Verified answer

r' = integral r'' dt = integral (0,0,-g) dt = (A,B, -gt + C)

A, B, C = constants

r'(0) = (a,b,c) = (A,B,-g(0) + C)

a = A

b = B

c = C

so r'(t) = (a,b,-gt + c)

r = integral{ r' dt} = integral (a,b,-gt + c) dt

= (at + A', bt + B', -gt^2 / 2 + ct + C')

where A', B', C' are constants

r(0) = (0,0,0) = (A', B', C')

A' = 0

B' = 0

C' = 0

so

r(t) = (at, bt, -gt^2 / 2 + ct).........[Ans.]

which is exactly what you would suspect. The projectile starts out with velocity in the x and y directions of (a,b), at a time t later, the projectile has traveled at, and bt in the x and y directions, respectively (i.e. distance = velocity * time). In the x and y directions there is no acceleration (no change in speed), so we just have them constantly moving at their given rates of a and b.

In the z direction we have r = -gt^2 / 2 + ct, which is the usual constant acceleration equation for a projectile that starts at an initial position of zero, which it does.

To find when its speed is minimized, notice r' = velocity

| r' | = speed = sqrt{a^2 + b^2 + (c - gt)^2}

minimize speed by seeking d|r'| / dt = 0

d|r'| / dt = (1/2){a^2 + b^2 + (c - gt)^2}^{-1/2} { 2 (c - gt)(-g) } = 0

This amounts to the numerator vanishing

c - gt = 0

---> t = c / g .....................[Ans.]

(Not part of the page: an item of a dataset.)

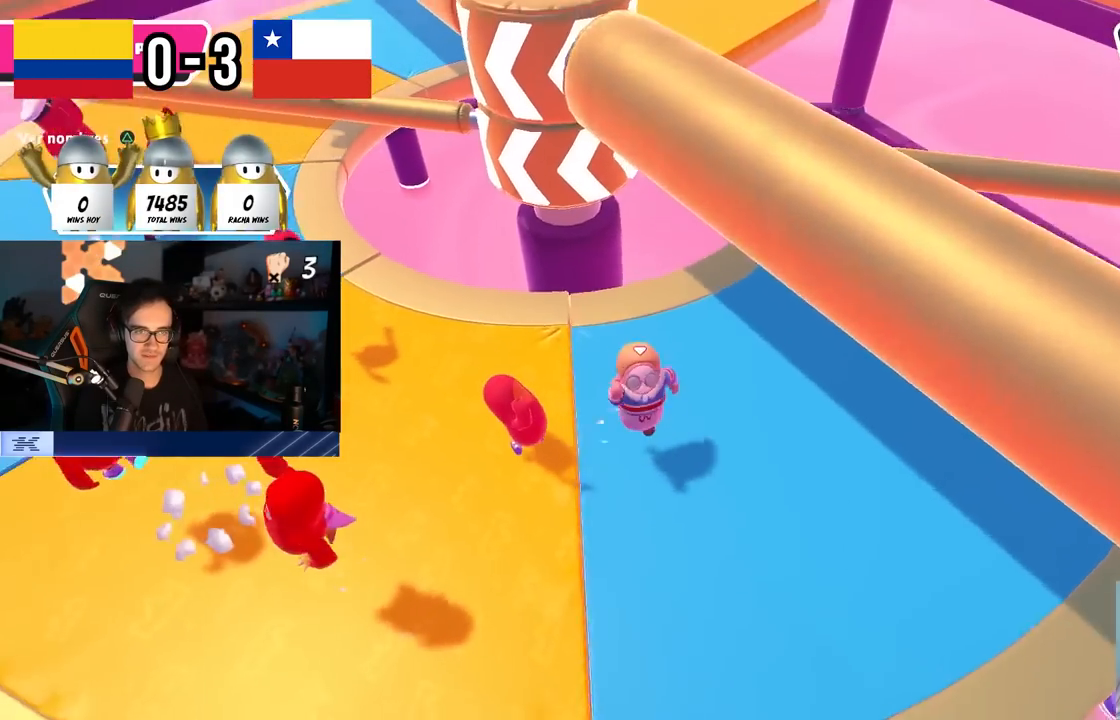
{"buttons": [], "left_stick": "down-left", "right_stick": "center", "events": [[67, "CROSS", "up"]]}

is when the speed is minimized

Minimizing the speed |r'(t)| also minimizes the square of the speed |r'(t)|²

r'(t) = r'(0) + ∫[0,t] r"(t) dt = (a, b, c) + (0, 0, -gt)

r'(t) = (a, b, c-gt)

|r'(t)|² = a² + b² + (c - gt)²

This is clearly minimized when c=gt or t = c/g

For the trajectory, integrate:

r(t) = r(0) + ∫[0,t] r'(t) dt = (0, 0, 0) + (at, bt, ct - gt²/2)

r(t) = (a,b,c)t - (0, 0, g/2)t²